Don’t mess with your reader’s sense of time
Time marches ever forward, and so should your story, but too often writers unintentionally bend the reader’s sense of time. In deep POV, these mistakes create distance by jarring the reader’s connection with the character’s experience. Watch out for these micro-time trips.
Words like presently, soon, etc. are often used to indicate things that will happen in the near future. One of the rules of deep POV is keeping the reader’s and the POV character’s experience in sync. This means the reader cannot know something before the main character experiences it. Using words like soon and presently to indicate actions that will happen in the near future bends the reader’s sense of time.

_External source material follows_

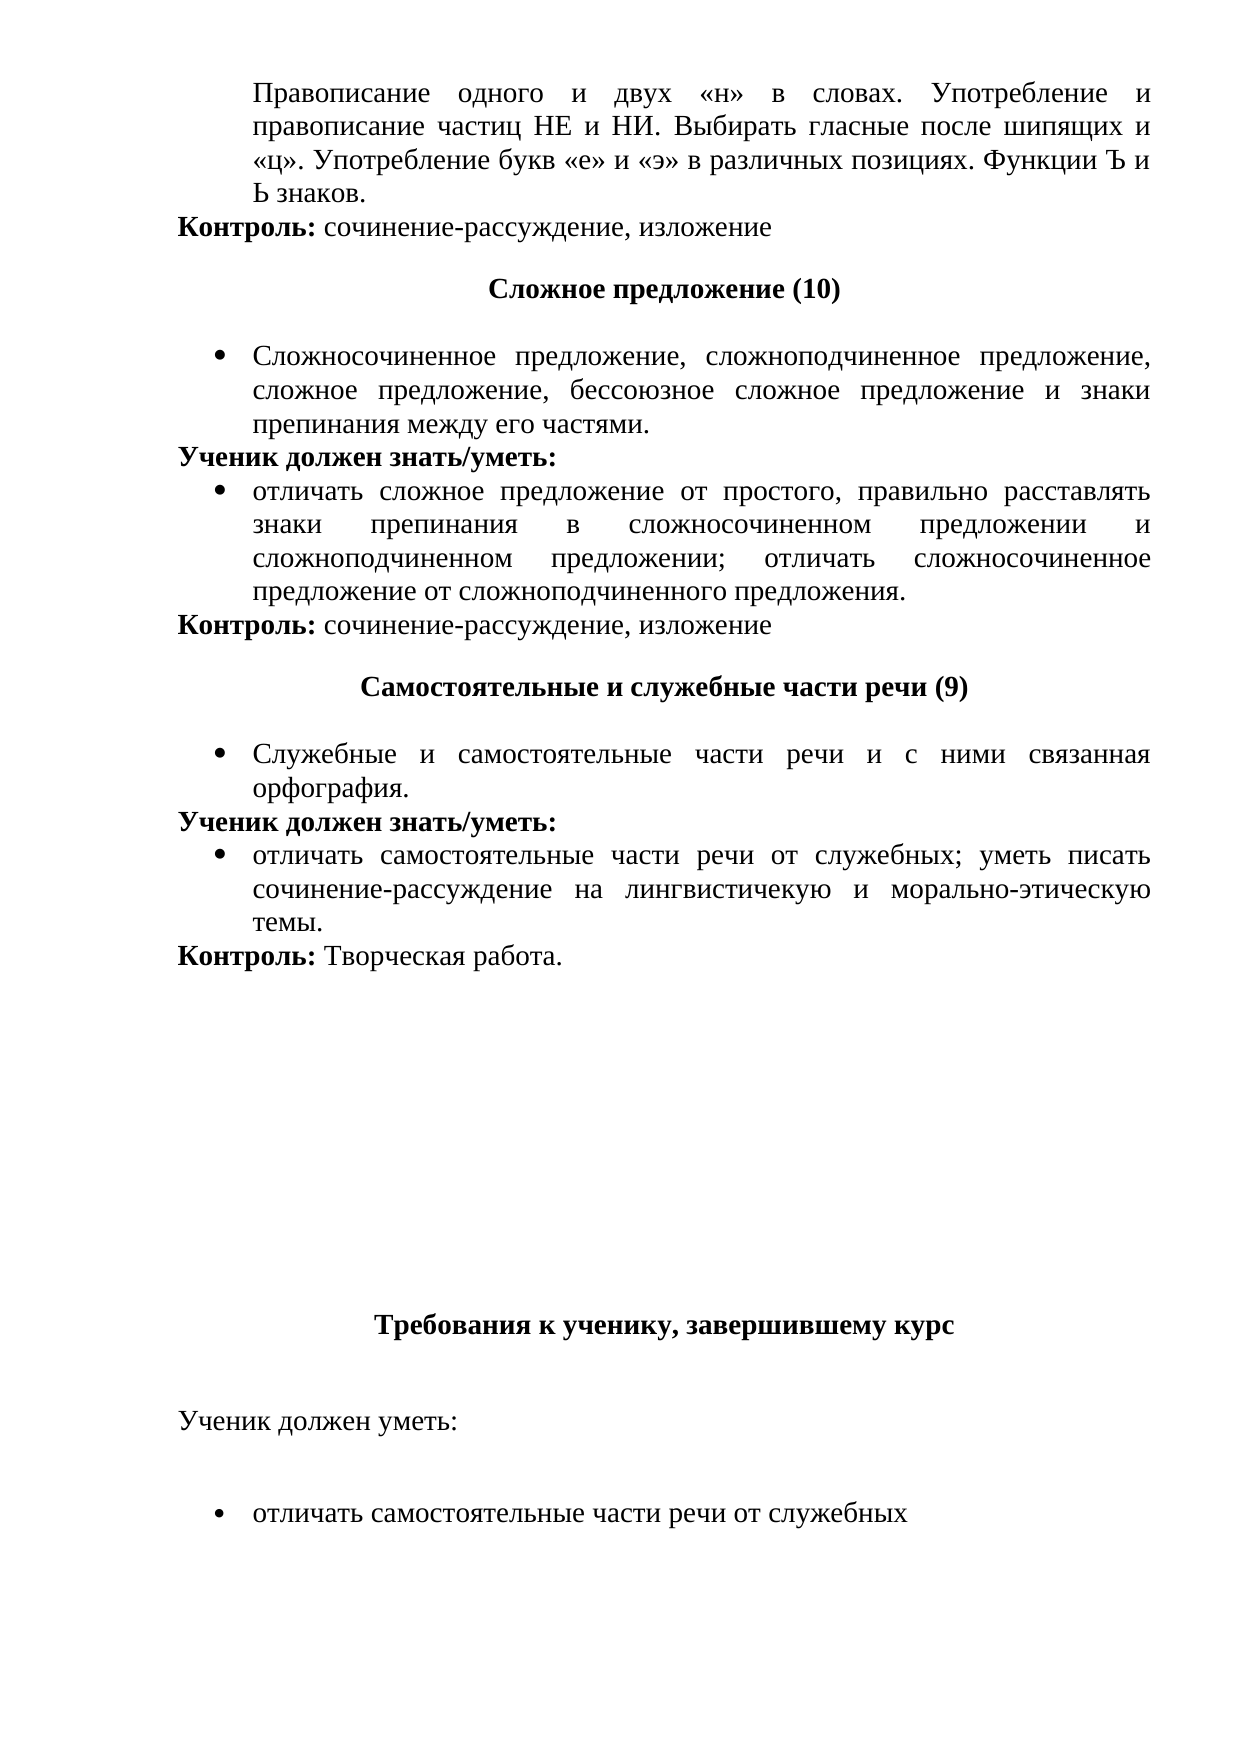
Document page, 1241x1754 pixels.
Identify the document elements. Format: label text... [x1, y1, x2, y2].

Auora shifted in her saddle. An entire day lost in the forest, but she would soon stumble across the castle.
The reader cannot know something before the main character., If you mention something that will happen in the future, make sure your POV character also knows it at the time.
The “When” Trap
I fell when I tripped.
“When” is constantly guilty of putting the consequences before the actions. In deep POV, the reader and the character must experience everything simultaneously. The character tripped and then she fell. Make sure you write it that way.
Wrong: I gagged when I smelled the flowers
This creates distance because it gives the reader a sense that this happened in the distant past, rather than at that moment, and that the information is being related through a narrator rather than being experienced first hand.
Right: The heavy floral smell made the air too dense. My throat clenched, and I gagged.
Here, we have the cause and effect back in their proper order. The reader experiences these two events just as the character did. There sensation of a third party narrator is eliminated.
Conclusion Before Evidence
The room had been ransacked. The sofa cushions were sliced open, stuffing flung around the room. Tables, lamps overturned. Books lay everywhere, mixed into the glass and wooden debris.
The thieves had gotten what they came for. The door of the wall safe hung open. The contents missing.
The character has already made her conclusion before seeing the evidence. Characters must take in information before they can react to it. Now, reread the same passage with cause and effect back in their proper places.
The sofa cushions were sliced open, stuffing flung around the room. Tables, lamps overturned. Books lay everywhere, mixed into the glass and wooden debris. The door of the wall safe hung open. The contents missing. The thieves had gotten what they came for.
You may have noticed I deleted a sentence in the rewrite. Showing all the evidence and allowing the reader to come to the conclusion is more effective than “telling” the reader what happened and supporting that later with details. I could even delete the last sentence to further tighten the prose.
Bending the reader’s sense of time will break the deep POV illusion
The purpose of deep POV is to create the illusion of being in a characters head, watching the story as it unfolds. Anything that breaks that illusion creates distance. Don’t force your reader to time travel. Keep her and your character’s experience in sync.